Closely related to the sanctification of values is the sanctification of persons and institutions. Drennan (1976) provided the example of this when a chief is said to be

descended from a god he is associated with ultimate sacred propositions, and some of the unquestionable nature of their legitimacy is imparted to his person; thereafter, whatever statements he may issue partake of this legitimacy. Also likely to be legitimised are ‘messages’ containing information that is either unverifiable or requires special

competence for verification. Statements of fact, therefore, that the receiver cannot verify at all (or cannot verify until after he has made his response) are likely to be sanctified. One of the most important types of message likely to receive sanctification concerns social conventions dealing with economic matters (e.g., the ways in which goods are distributed among members of a social group). As these may seem highly arbitrary, they are likely to be sanctified to “transform the arbitrary into the necessary” (Rappaport 1971b:35). Such messages may be either propositions concerning the social conventions or directives involved in execution, their nature varying on the level of control from which they are emanating.

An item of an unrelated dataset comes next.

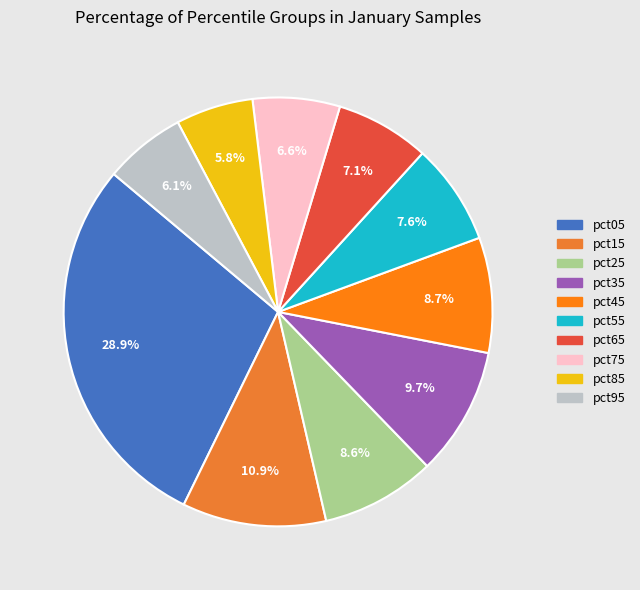

Which category has the smallest portion of the pie?

pct85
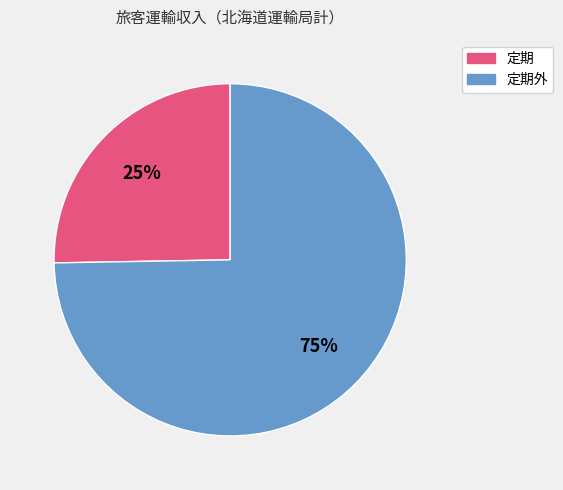

To the nearest percent, what is the average slice percentage?

50%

For the social system to operate, Drennan saw it is necessary that those participating in ritual accept conventions and pattern their activities accordingly. He asked what it is that motivated them to do so, noting, for example, that even if an economic explanation is accepted to explain the emergence of administered society, it fails to explain the

emergence of the cognised models that enable such a system to operate. (In this context, and referring to the highlands of Mesoamerica, he said it seemed highly unlikely the people accepted that social conventions granting higher status to a restricted set of individuals and requiring that their directives be obeyed, because of realisation that it was necessary in order to maintain a system of economic symbiosis.) Conventions maintaining a social system include many relatively specific directives for behaviour, the relation of which to the overall maintenance of the social system is not intuitively obvious to the participants; neither are the large-scale social, economic or ecological advantages of the particular form of social organisation.

Since there is a large number of possible alternative social conventions, the advantages of which are not apt to be perceived by members of a group, those that seem arbitrary are not likely to be universally accepted. Furthermore, unless there is a high degree of acceptance of conventions and the specific messages concerned, group responses are unpredictable. Successful group operation depends on some minimum degree of orderliness or predictability; hence, to the extent that conventions seem arbitrary but orderliness is necessary, some mechanism for assuring the acceptance of the social conventions and the messages concerned with them is required (Rappaport 1971a:68; 1971b:32). Drennan maintained that where physical coercion is required to ensure this,

existence of an administrative structure capable of wielding a certain amount of power is implied arbitrary.

Rappaport (1971b:31) contended that messages emanating from higher levels of control are more abstract, and therefore likely to seem more arbitrary to those who receive them than those emanating from lower levels of control. This comes about because “the range of differences possible in the regulation of the components of a low-order system, such as a production system, is probably narrower than in higher-order systems”. It was noted earlier that a major source of the seeming arbitrariness of social conventions is the recognition of apparently equally feasible alternatives.